Retype all of the data that follows, line for line.

START DATA TO EXAMINE

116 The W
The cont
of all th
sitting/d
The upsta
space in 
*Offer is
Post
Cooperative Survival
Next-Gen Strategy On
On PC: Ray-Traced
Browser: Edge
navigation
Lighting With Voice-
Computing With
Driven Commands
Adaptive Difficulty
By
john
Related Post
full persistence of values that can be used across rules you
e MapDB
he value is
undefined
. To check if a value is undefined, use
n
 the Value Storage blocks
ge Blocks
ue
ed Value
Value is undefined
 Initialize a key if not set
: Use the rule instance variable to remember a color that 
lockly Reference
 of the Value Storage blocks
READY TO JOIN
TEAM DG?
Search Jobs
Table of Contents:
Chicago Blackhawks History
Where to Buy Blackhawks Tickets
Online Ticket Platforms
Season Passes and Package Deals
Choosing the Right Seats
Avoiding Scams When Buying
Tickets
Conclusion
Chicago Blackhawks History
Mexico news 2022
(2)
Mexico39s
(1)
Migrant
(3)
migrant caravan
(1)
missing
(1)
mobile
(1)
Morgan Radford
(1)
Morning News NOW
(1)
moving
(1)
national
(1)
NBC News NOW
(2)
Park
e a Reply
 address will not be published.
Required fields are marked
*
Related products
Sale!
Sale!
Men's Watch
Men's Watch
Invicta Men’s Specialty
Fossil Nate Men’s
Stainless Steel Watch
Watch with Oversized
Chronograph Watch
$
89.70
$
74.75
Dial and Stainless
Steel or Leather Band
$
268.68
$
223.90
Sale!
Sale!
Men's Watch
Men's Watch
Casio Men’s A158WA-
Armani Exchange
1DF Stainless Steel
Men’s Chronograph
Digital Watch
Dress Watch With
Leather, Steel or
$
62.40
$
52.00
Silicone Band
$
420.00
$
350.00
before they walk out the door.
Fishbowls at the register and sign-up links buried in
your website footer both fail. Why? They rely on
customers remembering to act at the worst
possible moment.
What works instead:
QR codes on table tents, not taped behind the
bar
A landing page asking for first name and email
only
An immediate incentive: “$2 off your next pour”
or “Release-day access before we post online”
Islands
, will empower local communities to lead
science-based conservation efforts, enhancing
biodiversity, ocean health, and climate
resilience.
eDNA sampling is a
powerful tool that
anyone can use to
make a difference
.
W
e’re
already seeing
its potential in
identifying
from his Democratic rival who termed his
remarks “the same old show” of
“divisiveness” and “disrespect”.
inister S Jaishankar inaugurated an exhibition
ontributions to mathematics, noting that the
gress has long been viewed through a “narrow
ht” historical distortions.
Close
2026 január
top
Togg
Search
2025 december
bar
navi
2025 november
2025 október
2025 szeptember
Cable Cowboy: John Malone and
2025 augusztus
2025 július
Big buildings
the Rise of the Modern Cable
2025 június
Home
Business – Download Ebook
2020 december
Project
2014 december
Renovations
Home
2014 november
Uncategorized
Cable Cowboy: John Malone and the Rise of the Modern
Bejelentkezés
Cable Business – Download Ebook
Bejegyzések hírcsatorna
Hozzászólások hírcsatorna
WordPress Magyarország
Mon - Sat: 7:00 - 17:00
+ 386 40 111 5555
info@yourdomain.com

END DATA TO EXAMINE

> **RESPONSE BOX**
116 The W
The cont
of all th
sitting/d
The upsta
space in 
*Offer is
Post
Cooperative Survival
Next-Gen Strategy On
On PC: Ray-Traced
Browser: Edge
navigation
Lighting With Voice-
Computing With
Driven Commands
Adaptive Difficulty
By
john
Related Post
full persistence of values that can be used across rules you
e MapDB
he value is
undefined
. To check if a value is undefined, use
n
 the Value Storage blocks
ge Blocks
ue
ed Value
Value is undefined
 Initialize a key if not set
: Use the rule instance variable to remember a color that 
lockly Reference
 of the Value Storage blocks
READY TO JOIN
TEAM DG?
Search Jobs
Table of Contents:
Chicago Blackhawks History
Where to Buy Blackhawks Tickets
Online Ticket Platforms
Season Passes and Package Deals
Choosing the Right Seats
Avoiding Scams When Buying
Tickets
Conclusion
Chicago Blackhawks History
Mexico news 2022
(2)
Mexico39s
(1)
Migrant
(3)
migrant caravan
(1)
missing
(1)
mobile
(1)
Morgan Radford
(1)
Morning News NOW
(1)
moving
(1)
national
(1)
NBC News NOW
(2)
Park
e a Reply
 address will not be published.
Required fields are marked
*
Related products
Sale!
Sale!
Men's Watch
Men's Watch
Invicta Men’s Specialty
Fossil Nate Men’s
Stainless Steel Watch
Watch with Oversized
Chronograph Watch
$
89.70
$
74.75
Dial and Stainless
Steel or Leather Band
$
268.68
$
223.90
Sale!
Sale!
Men's Watch
Men's Watch
Casio Men’s A158WA-
Armani Exchange
1DF Stainless Steel
Men’s Chronograph
Digital Watch
Dress Watch With
Leather, Steel or
$
62.40
$
52.00
Silicone Band
$
420.00
$
350.00
before they walk out the door.
Fishbowls at the register and sign-up links buried in
your website footer both fail. Why? They rely on
customers remembering to act at the worst
possible moment.
What works instead:
QR codes on table tents, not taped behind the
bar
A landing page asking for first name and email
only
An immediate incentive: “$2 off your next pour”
or “Release-day access before we post online”
Islands
, will empower local communities to lead
science-based conservation efforts, enhancing
biodiversity, ocean health, and climate
resilience.
eDNA sampling is a
powerful tool that
anyone can use to
make a difference
.
W
e’re
already seeing
its potential in
identifying
from his Democratic rival who termed his
remarks “the same old show” of
“divisiveness” and “disrespect”.
inister S Jaishankar inaugurated an exhibition
ontributions to mathematics, noting that the
gress has long been viewed through a “narrow
ht” historical distortions.
Close
2026 január
top
Togg
Search
2025 december
bar
navi
2025 november
2025 október
2025 szeptember
Cable Cowboy: John Malone and
2025 augusztus
2025 július
Big buildings
the Rise of the Modern Cable
2025 június
Home
Business – Download Ebook
2020 december
Project
2014 december
Renovations
Home
2014 november
Uncategorized
Cable Cowboy: John Malone and the Rise of the Modern
Bejelentkezés
Cable Business – Download Ebook
Bejegyzések hírcsatorna
Hozzászólások hírcsatorna
WordPress Magyarország
Mon - Sat: 7:00 - 17:00
+ 386 40 111 5555
info@yourdomain.com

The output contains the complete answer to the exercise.